Which book are you currently reading?

Right now I'm reading the second book in Stephen King's The Dark Tower-cycle. It's the fourth time I'm going through the whole thing. Only this time around, it's eight books in stead of seven :D Haven't read the new one yet :P
My 3rd read through include book 4.5. ;)

I loved this series,bit was skeptical on a book coming oit thats inbetween older books, but.it was done very well and was a good read.
 
Just finished a hilarious little book by John Scalzi, Fuzzy Nation, that deals with ethics and law in regard to the mining of a planet's resources when sentient life is discovered; well, a legally defined view of sentience (and one that lead me to the great sentience/sapience divide).

I don't know, I suppose that the whole idea of sapience in the book seems a bit haughty to me. "It is mine by right. Didn't you take notice of the narrowed view of life and thought that I've created in order to separate from and place myself above you, based exclusively on what I've determined you lack in comparison to me? Of course not, because your not sapient!"

And the more that I think about it, it really comes across as a long winded and ornamented argument that really only restates "by divine right" and to a lesser extent, "might makes right."

It might seem ironic that after finishing Fuzzy Nation and having those thoughts, that I've moved on to and am enjoying the second book in the Song of Ice and Fire series (A Clash of Kings), but I swear, I haven't taken a side based on, ummmm. Damn it! :banghead:

Kidding, but I am reading the book.

■ RECORDS
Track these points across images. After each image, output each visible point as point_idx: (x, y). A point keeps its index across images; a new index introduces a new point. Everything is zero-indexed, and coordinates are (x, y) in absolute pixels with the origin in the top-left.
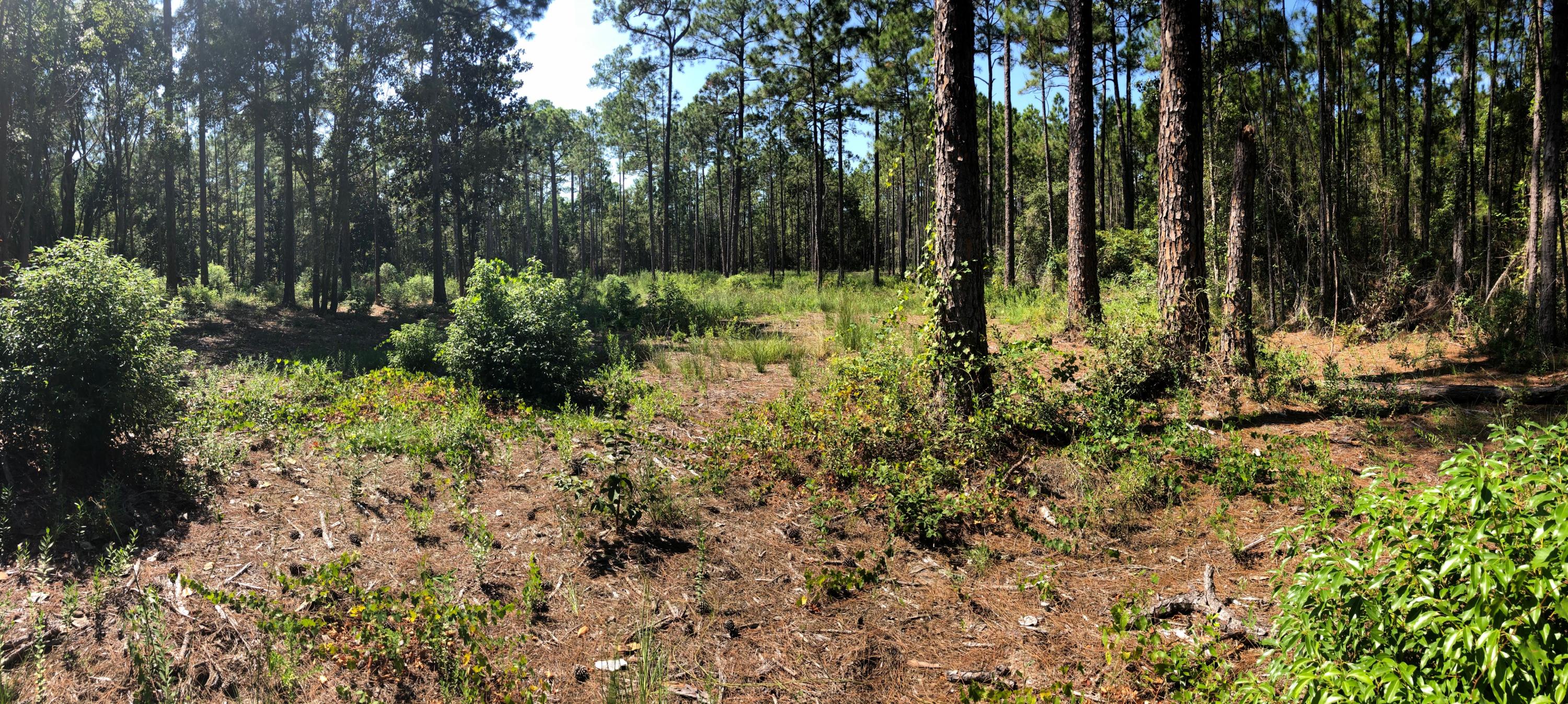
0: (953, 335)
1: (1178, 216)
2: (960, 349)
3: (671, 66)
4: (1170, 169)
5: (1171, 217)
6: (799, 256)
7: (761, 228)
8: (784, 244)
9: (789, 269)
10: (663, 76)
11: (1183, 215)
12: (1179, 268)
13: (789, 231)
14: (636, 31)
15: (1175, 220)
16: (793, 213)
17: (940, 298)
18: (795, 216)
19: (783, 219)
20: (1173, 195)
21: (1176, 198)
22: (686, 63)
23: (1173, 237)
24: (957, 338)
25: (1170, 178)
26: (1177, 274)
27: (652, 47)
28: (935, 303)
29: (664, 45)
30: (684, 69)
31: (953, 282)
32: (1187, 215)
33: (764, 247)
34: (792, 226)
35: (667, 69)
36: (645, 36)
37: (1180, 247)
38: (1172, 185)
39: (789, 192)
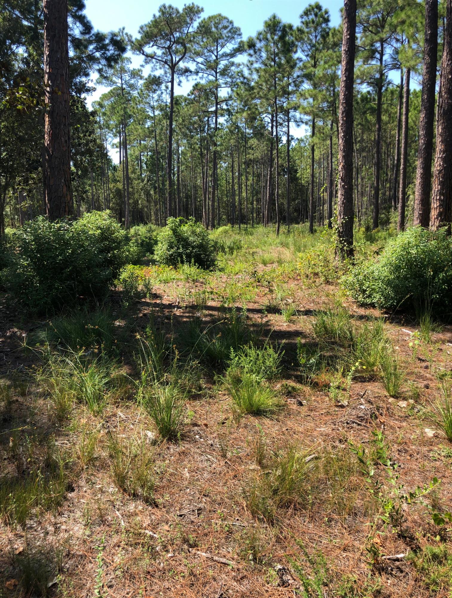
0: (341, 239)
1: (438, 198)
2: (343, 243)
3: (172, 82)
4: (436, 179)
5: (435, 199)
10: (167, 87)
11: (440, 197)
12: (437, 218)
14: (147, 56)
15: (437, 200)
17: (338, 228)
20: (437, 190)
21: (438, 191)
22: (183, 79)
23: (435, 206)
24: (343, 240)
25: (436, 183)
26: (436, 220)
27: (158, 67)
28: (336, 229)
29: (167, 66)
30: (182, 84)
31: (342, 223)
32: (442, 198)
35: (169, 84)
36: (154, 60)
37: (438, 210)
38: (436, 186)
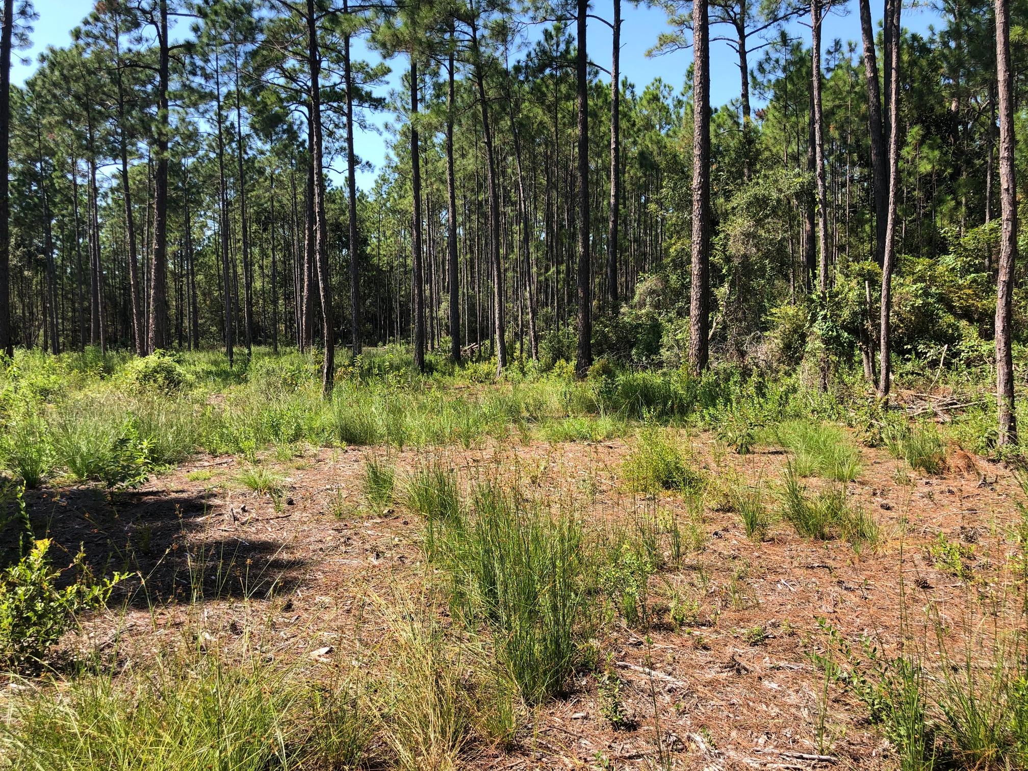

■ QUESTIONS ON THE MATERIAL
**a)** Duplicate the part of the reading discussion from "Right now I'm" up to and including "a good read.", keeping it word for word.
**b)** Write the next part of the reading discussion, continuing on from its last line.

■ RESPONSES TO THE TASKS
**a)**
Right now I'm reading the second book in Stephen King's The Dark Tower-cycle. It's the fourth time I'm going through the whole thing. Only this time around, it's eight books in stead of seven :D Haven't read the new one yet :P
My 3rd read through include book 4.5. ;)

I loved this series,bit was skeptical on a book coming oit thats inbetween older books, but.it was done very well and was a good read.

**b)**
 
...and am reading the 5-book boxed set of George R.R. Martin's 'A Song of Ice and Fire' on my Kindle (near the end of 'Game of Thrones').

So, yeah....

I'll not be reading anything else for a while, but I'm doing two at a time.
I think it took me about half an year to get through the whole A Song of Ice and Fire series. I also read two or three "lighter" books in the middle.

But "two at a time"? I do have to say that I'm impressed! :D
 
But "two at a time"? I do have to say that I'm impressed! :D
I've always been able to do that. I always read for fun on top of school reading. Now with Audible I get a book in while driving and working and read another on my Kindle when I have a chance to just sit.

I could sync my Audible and Kindle and pay the extra for Whispersync, so my audio picks up where I stopped in my Kindle, and vice versa, but that's no fun and costs more.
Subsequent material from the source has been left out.